When you are de-duping, what you select makes a BIG OLE DIFFERENCE! If you select only one column, Google Sheets AND Microsoft Excel will de-dupe that column’s data without looking at the data in the adjacent columns. Why is this important?
Let’s say you had a spreadsheet that looked like this:
|Malcolm X||(xxx) xxx-xxxx|
|Malcolm X||(yyy) yyy-yyyy|
If you had selected JUST the “Name” column, then your spreadsheet would return just “one” Malcolm X (he was truly one of a kind!) However, if you had selected both rows and both columns, and then de-duped, your spreadsheet would return… well… all of your data, because the rows have different phone numbers. (By the way, happy birthday, Malcolm X. Rest in power!).

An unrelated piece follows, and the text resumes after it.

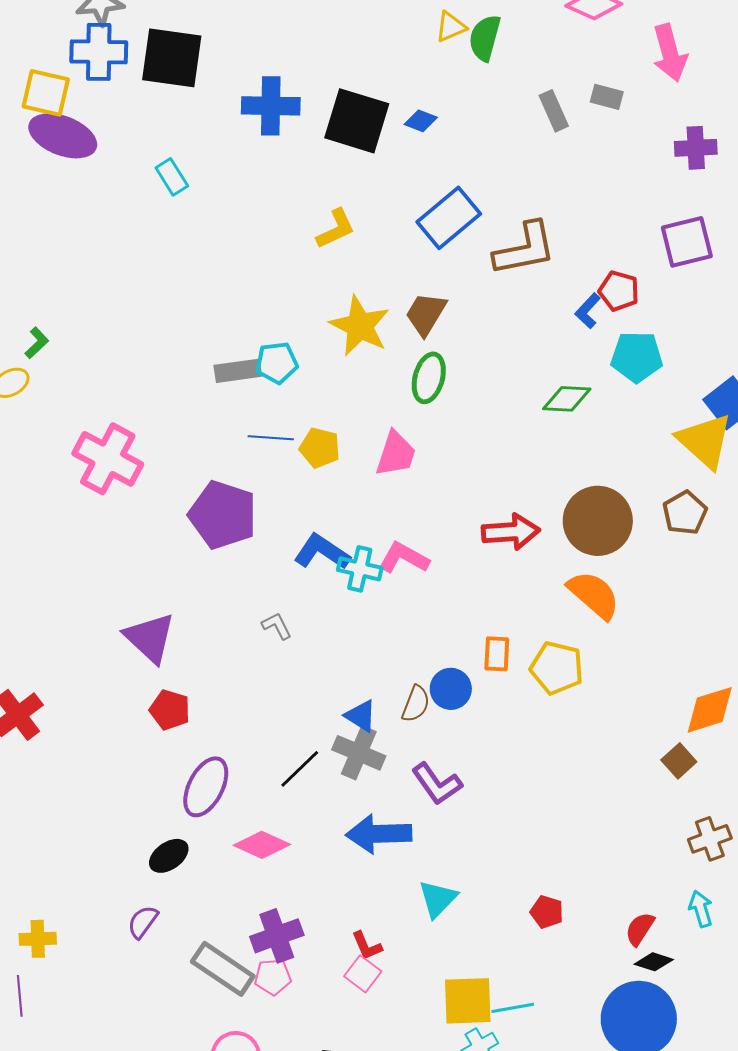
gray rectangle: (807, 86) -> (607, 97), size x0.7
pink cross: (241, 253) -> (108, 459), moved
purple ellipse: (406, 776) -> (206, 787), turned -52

Moral of the story: be intentional with selecting your data. Google Sheets and Microsoft Excel will look across the whole row (within the selection) to compare against other rows for duplicates.
I’ll be honest with you: There is no classic “de-dupe” function in GS. There’s no magic button you can push. Some folks have written scripts for GS extenders, but they didn’t work well for me, plus, who wants to download an extender?? Fortunately, I have an answer for you. It’s called the “Unique” function – and you can watch a 90-second tutorial here. In a nutshell, all you have to do is click in any blank cell (I usually start in a different tab), then type =Unique( ) and inside of the parenthesis, you’ll put in your data selection — in the form of cell codes like A1:C5). In the example in the video, the YouTuber de-dupes based on data in only one column. If he had used a selection (aka range) that included other columns, GS would have copied data in the adjacent columns, too.
And that, my friends, is how you de-dupe in Google Sheets! Go ahead and give it a try – and don’t forget to write in to Dear Spreadsheet Whisperer if you get stuck along the way. I’m standing by (or if you know me well, the truth is, I’m lounging around if at all possible) and ready to help.
Ok, faithful TDAA readers, I’m going to leave you with a thought provoking quote from Malcolm X:
In the past, the greatest weapon the white man has had has been his ability to divide and conquer. If I take my hand and slap you, you don’t even feel it. It might sting you because these digits are separated. But all I have to do to put you back in your place is bring those digits together.